Le monarque a expliqué que ces deux pactes sont « deux instruments fondamentaux » qui donnent « forme et force juridique » à la Déclaration universelle des droits de l'homme, et ont contribué à consolider « un héritage commun de valeurs et de principes universels », qui constituent « le noyau du système de protection et de promotion des droits de l'homme à travers le monde ».

Le Roi a souligné que célébrer cet anniversaire, c'est avant tout « réaffirmer la validité des droits que consacrent ces pactes », tels que « les libertés civiles et politiques, qui garantissent l'autonomie et la liberté individuelle ; et les droits économiques, sociaux et culturels, qui permettent leur exercice effectif dans des conditions d'égalité ».

Felipe VI a également évoqué les conflits qui surviennent au XXIe siècle, non seulement au Moyen-Orient, mais aussi dans différentes régions d'Afrique et d'Asie et en Europe même ; mais aussi d'autres liés au terrorisme, aux crises humanitaires, aux défis environnementaux et aux « nouveaux défis éthiques et technologiques » comme ceux posés par l'IA, « qui nous invitent à réfléchir, avec la contribution essentielle de la communauté universitaire, sur l'application des pactes dans de nouvelles circonstances ».

« SEULE LA LOI SOUTIENT UNE PAIX DURABLE »

Pour Felipe VI, les pactes de 1966 représentaient « une avancée décisive en transformant en obligations juridiques ce qui était jusqu'alors, dans une large mesure, des aspirations éthiques, en les dotant de mécanismes de garantie et de contrôle qui les rendent efficaces ». « Nés dans un XXe siècle meurtri par les ravages des deux guerres mondiales, ils incarnent la conviction qu'une paix durable ne peut être soutenue que sur la base du droit », a réaffirmé le chef de l'Etat.

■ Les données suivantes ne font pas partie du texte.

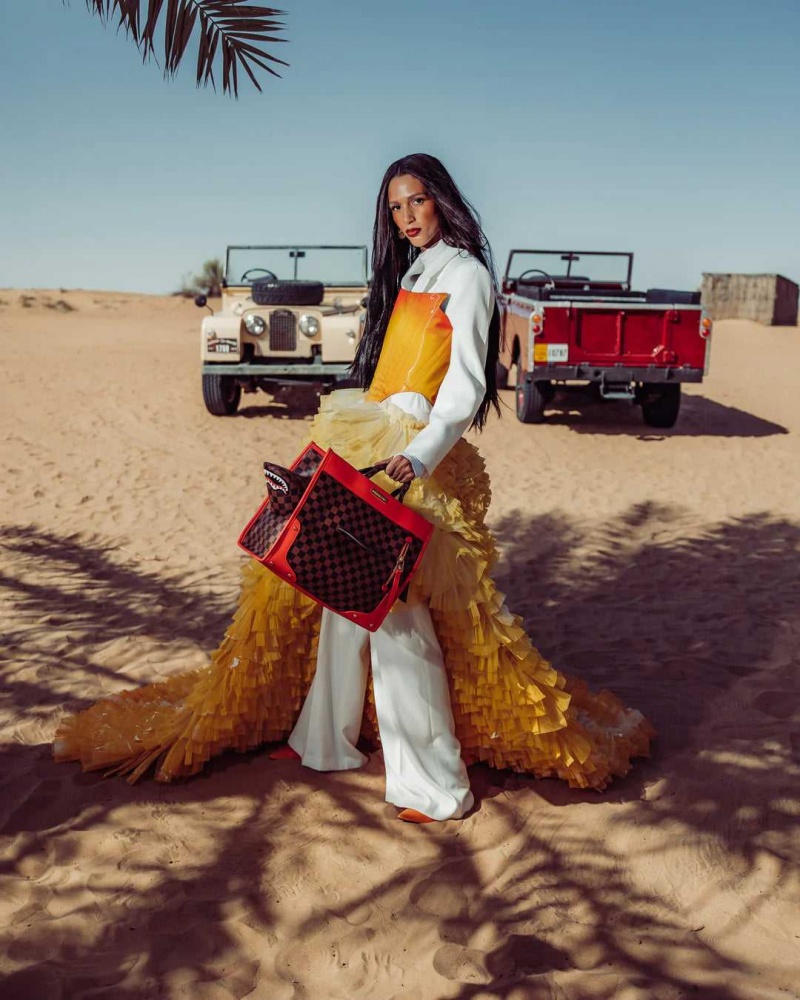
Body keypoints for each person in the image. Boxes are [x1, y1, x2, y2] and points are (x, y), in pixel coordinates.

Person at [54, 154, 654, 821]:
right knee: (342, 586)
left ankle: (434, 785)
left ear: (442, 200)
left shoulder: (469, 274)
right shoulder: (413, 272)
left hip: (413, 451)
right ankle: (324, 742)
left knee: (396, 608)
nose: (407, 218)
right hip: (372, 434)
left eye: (417, 202)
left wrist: (421, 456)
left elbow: (467, 384)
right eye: (395, 209)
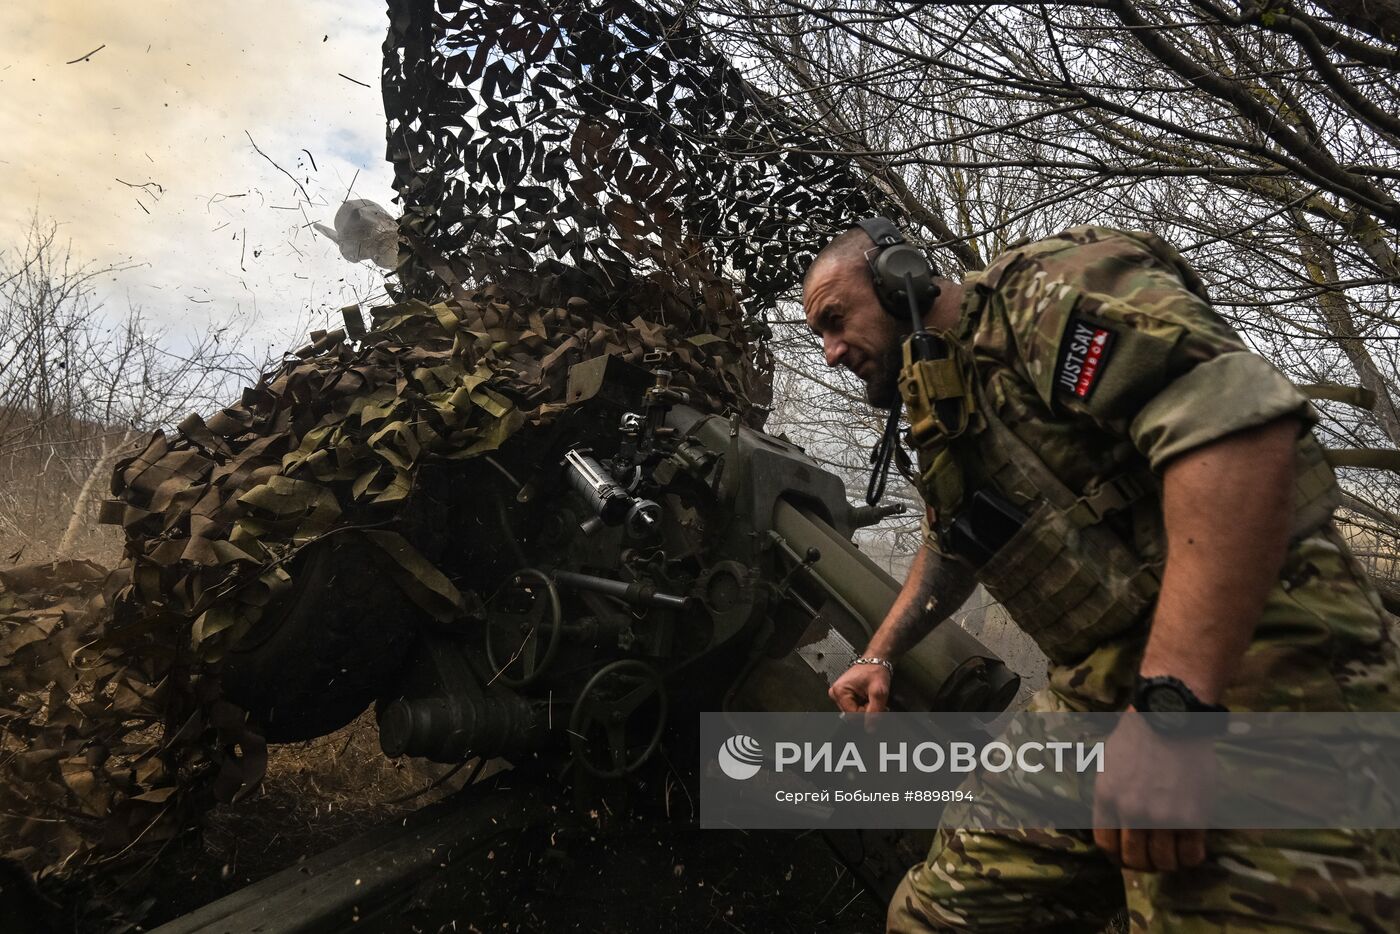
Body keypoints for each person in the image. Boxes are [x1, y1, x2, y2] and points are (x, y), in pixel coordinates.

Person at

Enfin, le monarque a souligné que la Déclaration des Droits de l'Homme a été une « source d'inspiration » pour de nombreuses normes fondamentales, y compris notre Constitution de 1978, comme l'indique le premier titre — « Droits et devoirs fondamentaux »–. « Il donne forme et sens à notre coexistence démocratique, en définissant à la fois un cadre de libertés et un programme de travail pour les concrétiser », a-t-il exprimé.